После отъезда патриарха Хмельницкий снова погрузился в ежедневные дела и заботы. Шведский король, всегда искавший в нем союзника, и сейчас, захватив почти всю Польшу, присылал к нему посла за послом, предлагая совместные действия. Но союз со шведским королем означал бы разрыв союза с Россией, с таким трудом осуществленного украинским народом. И он писал королю Карлу X дружеские письма, в которых выражал уважение и преданность, но конкретно ничего не обещал. К тому же Хмельницкого не могло не возмущать, что шведский король считал украинские земли составной частью Польского государства.
Русскому правительству было невыгодно, чтобы шведы оккупировали Польшу, и оно начало с ней переговоры. Хмельницкий узнал об этом от гонца, которого царь послал к Яну-Казимиру с грамотой. Гетман дал гонцу проводников, а сам тут же написал царю письмо с просьбой известить, когда и где начнутся переговоры. В письме он отнесся скептически к возможности заключения с Польшей твердого мира. Он сообщал о новых посольствах, которые польский король отправлял Ракоци, в Молдавию, турецкому султану и крымскому хану, ища у них помощи в походе на Украину. И Хмельницкий далее обращается к царю с просьбой: «Видя их, неприятелей наших, таковые хитрости, просим тебя не подавать нас на поругание иноверными». Хмельницкого беспокоила позиция царя в отношении Украины. А тут же в пароде поползли слухи, которые специально распускали польские лазутчики, что царь продал Украину и поляки снова вернутся на прежние земли.
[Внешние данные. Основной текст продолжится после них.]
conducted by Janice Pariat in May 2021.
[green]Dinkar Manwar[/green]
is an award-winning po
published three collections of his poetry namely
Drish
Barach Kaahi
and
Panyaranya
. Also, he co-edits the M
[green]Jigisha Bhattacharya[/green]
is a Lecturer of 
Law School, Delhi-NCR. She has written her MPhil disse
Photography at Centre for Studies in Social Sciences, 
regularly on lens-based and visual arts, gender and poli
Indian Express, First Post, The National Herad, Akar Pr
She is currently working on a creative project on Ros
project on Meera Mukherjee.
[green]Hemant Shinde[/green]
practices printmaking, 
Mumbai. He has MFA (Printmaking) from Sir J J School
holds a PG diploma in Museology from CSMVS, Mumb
Послы Иван Скоробогатов и Остафий Федькович должны были передать царю желание гетмана: если будет съезд для переговоров о мире, направить на него своих представителей.
Еще не успели послы переехать границу Украины, как в Миргород, где гетманша по указанию Хмельницкого строила новый дворец и куда он поехал, чтобы посмотреть, как идут дела, прибыл стольник Василий Петрович Кикин. Он привез грамоту государя, в которой сообщалось, что переговоры состоятся в Вильно и что возглавлять их будет князь Никита Иванович Одоевский. Царь спрашивал также, «межи какими б городами и местами черкасскими и польскими рубеж учинить».
Хмельницкий прочел грамоту, молча отложил ее и задумался. Как-то не так все идет, как хотелось и как должно было бы идти. Вместо того чтобы вести войну с Польшей до конца, царь ищет с ней мира, прельстившись обещаниями, что станет польским королем. Хмельницкий твердо знал, что в Вильно будет идти речь об Украине, а царь и не помышляет, чтобы на этих переговорах были представители Украины. Верит, что станет польским королем, а спрашивает о границах. Зачем тогда они?
А он за волю Украины, за эти границы уже девять лет ведет непрестанную войну. И он ответит царю, что в этой войне «много православных христиан одни мечом побиены, другие в неволю поганскую пошли, третьи голодом и иною разною смертью померли. Он ответит, что границы эти установила сама жизнь, и «пусть так, как за искони вечных предков вашего царского величества… было, и ныне будет, чтоб рубеж княжества Российского по Вислу реку был, аж до венгерские границы». Он просит царя «усмотреть», что на этих землях «православные епископы львовский, перемышльский, луцкий и перед тем под православием будучие хелмский, володимирский и весь народ православный, в тех епископиях обретающийся, великое гонение по вся времена терпели и ныне терпят». Он напишет и снова, и снова будет писать о том, чтоб не верили ляхам, что на съезде «польские послы воли вашего царского величества не учинят», что тот съезд они нарочно затеяли, чтоб тянуть время и договор со шведом уложить против России, а потом возьмутся «о нас промышлять…». И он примет решение послать из съезд своего представителя, хотят этого русский царь или польский король или нет. Но беда в том, что на съезд он пошлет неплохого воина, но дипломата никудышнего — сотника Романа Гапоненко, да и товарищей ему тоже подобрать не сумели. Сказалось тут многое, но главное, что отошли с боями и годами старые товарищи, и остались в окружении гетмана не те, кто готов был отдать свою жизнь не за собственные привилегии, а за отчизну.